_SUPPLIED RECORDS_
Start of Block

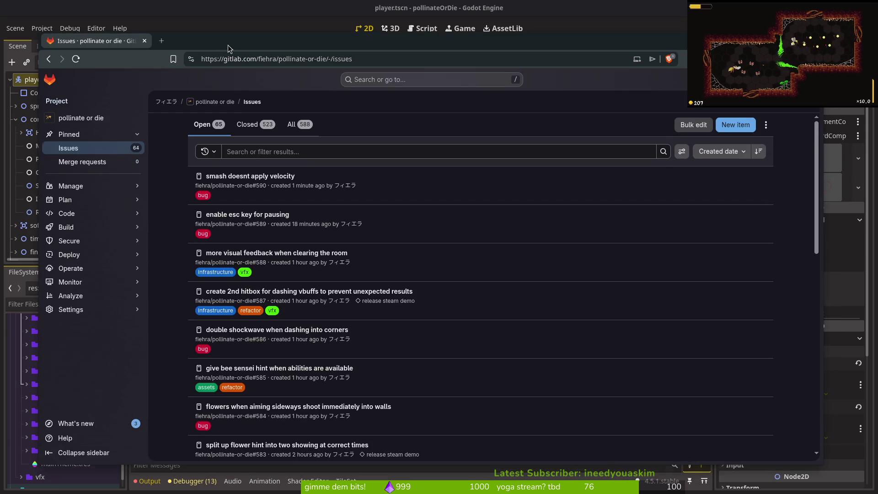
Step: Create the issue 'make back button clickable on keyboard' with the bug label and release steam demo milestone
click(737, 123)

End of Block
Start of Block

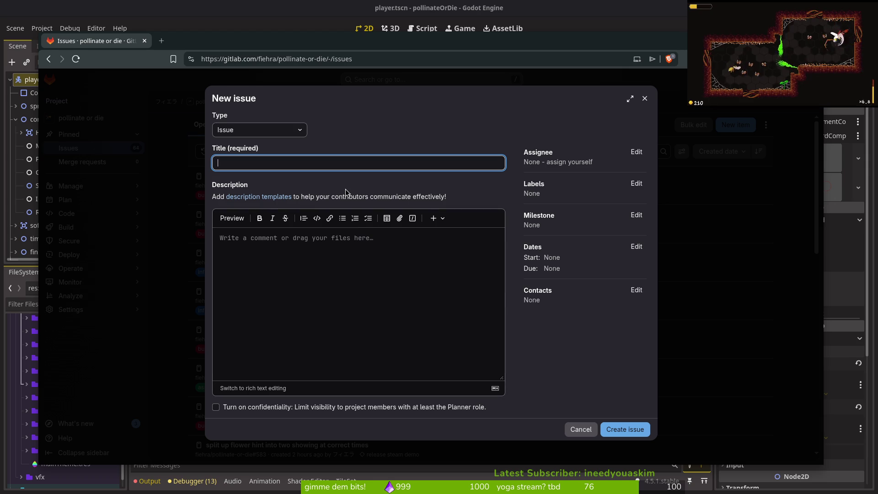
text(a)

End of Block
Start of Block

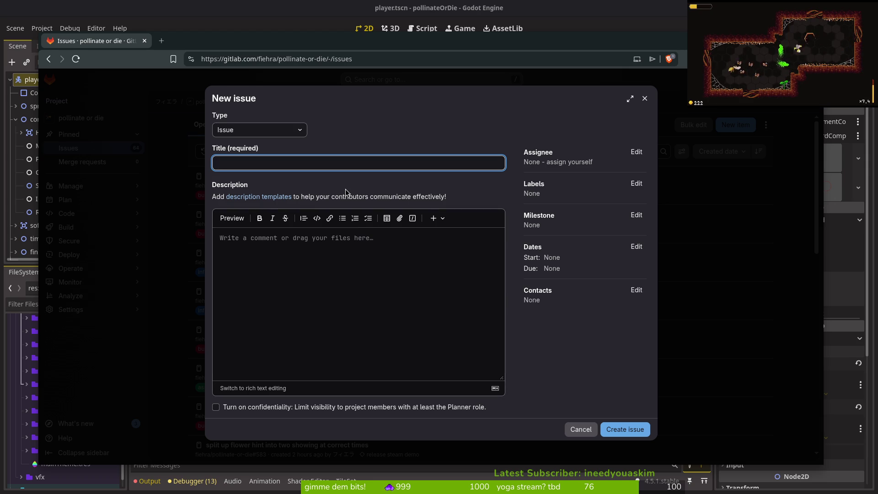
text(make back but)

End of Block

_TASK OBJECTIVE_
State how many lines of the data above contain the string "make", and give no other words.

_OUTPUT FOR THIS TASK_
2